Женский голос в интеркоме объявил, что сейчас будет подан завтрак. В салоне началось движение – пассажиры опускали перед собой столики в ожидании еды. Из разговоров вокруг Тира поняла, что для многих камбоджийцев, живущих за границей, этот перелет – ежегодное паломничество, которое они совершают уже десять лет, с самых выборов 1993 года, спонсированных ООН. Не смущаясь стюардесс, развозивших еду и напитки, представители диаспоры охотно рассказывали о себе. Им непременно хотелось узнать, из какой части Америки их попутчики, будто название городка сразу объясняло причину их разобщенности. Они предавались воспоминаниям о довоенных временах, «до Пол Потишки», всегда с уничижительным суффиксом, с подчеркнутым презрением к Пол Поту, который для каждого камбоджийца, включая Тиру, был не просто человеком или даже чудовищем, а навсегда останется страшным символом эпохи.

– А вы где были при Пол Потишке?

Порой Тиру охватывал пессимизм – ей казалось, это и есть подлинное торжество зла. Имя Пол Пота живет наравне с именами героев и святых, упомянуто в учебниках истории, слетает с губ взрослых и детей, приобретая значительность и постоянство в коллективном сознании, даже при том, что у коллективного сознания иммунитет к любым именам.

– Я был в Баттамбанге, – заговорил один из пассажиров, перегнувшись к соседу через проход. – Ужасное, ужасное место! Столько смертей… А вы?

Тира знала, что они не осмелятся расспрашивать больше названий провинций, скупых воспоминаний и двух-трех фраз об испытаниях, выпавших на долю семьи. Пережитое можно было выразить одним вопросом, звучавшим во всех диалогах, которые доносились до слуха Тиры:

– А родственники у вас там еще остались?

Отрицательное покачивание головой было красноречивее слов. При этом на вопросы некамбоджийцев ее спутники, как и миннесотская диаспора, отделывались скороговоркой вроде: «Наша жизнь не единожды висела на волоске, но, к счастью, нам удалось выжить на полях смерти». Дежурные телевизионные и газетные клише. Слова, переработанные, отжатые и очищенные от всякой двусмысленности, не оставляющие сомнений в том, кто виноват, а кто невиновен.

– Мы кхмеры, но эти красные кхмеры были не пойми кем! Настоящий камбоджиец никогда не убил бы другого камбоджийца!

Тира сидела молча, доверяя мысли ручке и бумаге, пустившись в собственный полет со словами-попутчиками под музыку пульсировавших в ней эмоций. Эта музыка слышалась в биении ее сердца и ритме дыхания.


Старый Музыкант осторожно положил садив, будто укладывая в кровать спящего ребенка. В верхнем углу бамбуковой койки, между узлов с одеждой, скромно притулились спутники садива: сралай, род гобоя, и сампо, маленький узкий барабан.
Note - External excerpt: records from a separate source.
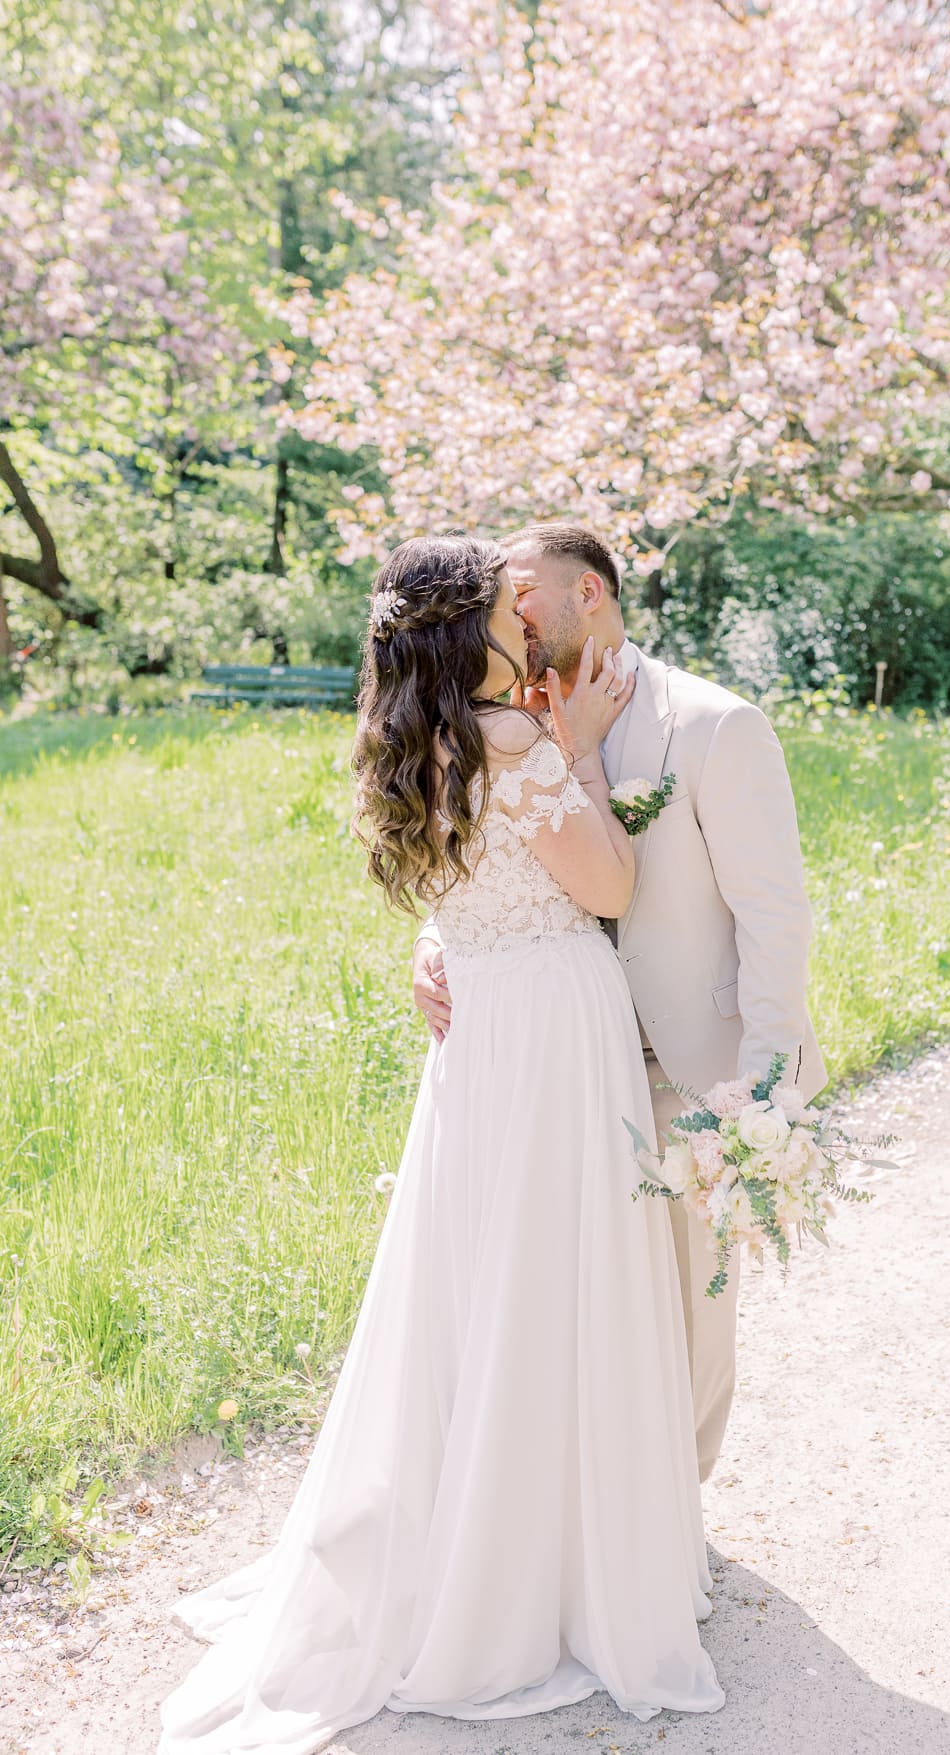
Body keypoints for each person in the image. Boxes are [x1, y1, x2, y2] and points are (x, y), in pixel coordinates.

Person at [157, 532, 724, 1755]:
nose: (534, 619)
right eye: (516, 606)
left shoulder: (420, 741)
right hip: (550, 1027)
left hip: (482, 1034)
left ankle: (484, 1524)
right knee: (552, 1279)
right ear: (478, 627)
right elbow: (612, 889)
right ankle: (542, 1570)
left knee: (481, 1283)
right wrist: (575, 754)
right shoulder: (518, 746)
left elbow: (451, 896)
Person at [414, 523, 825, 1485]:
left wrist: (760, 1093)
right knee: (567, 1304)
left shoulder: (714, 725)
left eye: (520, 590)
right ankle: (586, 1520)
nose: (504, 610)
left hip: (685, 1068)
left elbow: (776, 918)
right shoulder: (496, 720)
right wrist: (432, 945)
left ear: (588, 591)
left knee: (687, 1309)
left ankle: (676, 1518)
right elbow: (485, 872)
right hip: (557, 1070)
Сделанные в годы революции, эти инструменты были моложе, новее садива, но Старый Музыкант чувствовал глубокую нежность ко всем трем, потому что даже в своем неодушевленном молчании они казались наделенными сознанием. Они будто знали его жизнь, историю и преступление, но прощали и всегда отзывались на его призыв, даря музыку, в которой он искал исцеления. Почти два с половиной десятилетия инструменты были его спутниками, единственной семьей. Сейчас же Старый Музыкант предчувствовал разлуку – приближалась его давно запаздывавшая кончина, и инструментам предстояло вернуться в любящие руки.

Прошло уже больше шести недель после отправки письма, и в мрачные ночные часы он думал о скорой встрече и представлял, как угадает в ее лице черты мертвеца.
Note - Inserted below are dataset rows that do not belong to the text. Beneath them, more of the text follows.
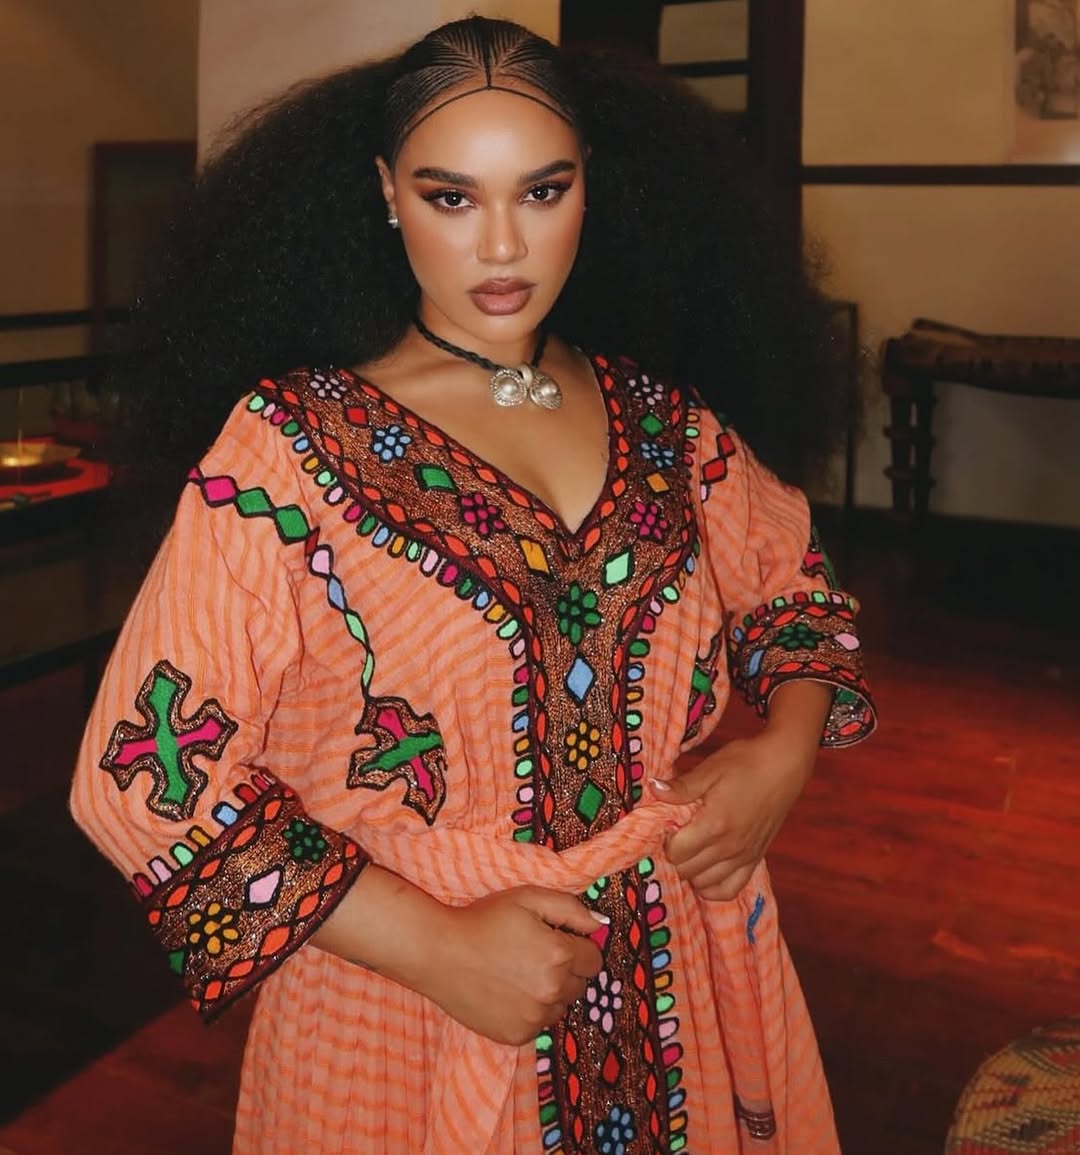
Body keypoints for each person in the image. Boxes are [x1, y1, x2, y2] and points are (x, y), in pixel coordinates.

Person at [70, 16, 876, 1154]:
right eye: (452, 198)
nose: (503, 245)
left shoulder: (667, 424)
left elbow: (793, 589)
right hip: (402, 1006)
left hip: (678, 972)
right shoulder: (288, 452)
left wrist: (782, 753)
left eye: (542, 191)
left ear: (593, 187)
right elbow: (140, 782)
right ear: (387, 194)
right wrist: (437, 947)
В воздухе поплыл первый негромкий звон храмового колокола, призывавшего к медитации. Старый Музыкант глубоко вдыхает, очищая ум от сутолоки мыслей. Пусть это приносит лишь краткий покой, но сами вдохи и выдохи позволяют понять, что его тело, как и храмовый колокол, – просто инструмент, сам по себе пустотелый и немой, однако при ударе способный воспроизводить весь диапазон звуков, а смутный гул мыслей – не постоянная, как можно предположить, а самопроизвольная вибрация, короткая и иллюзорная.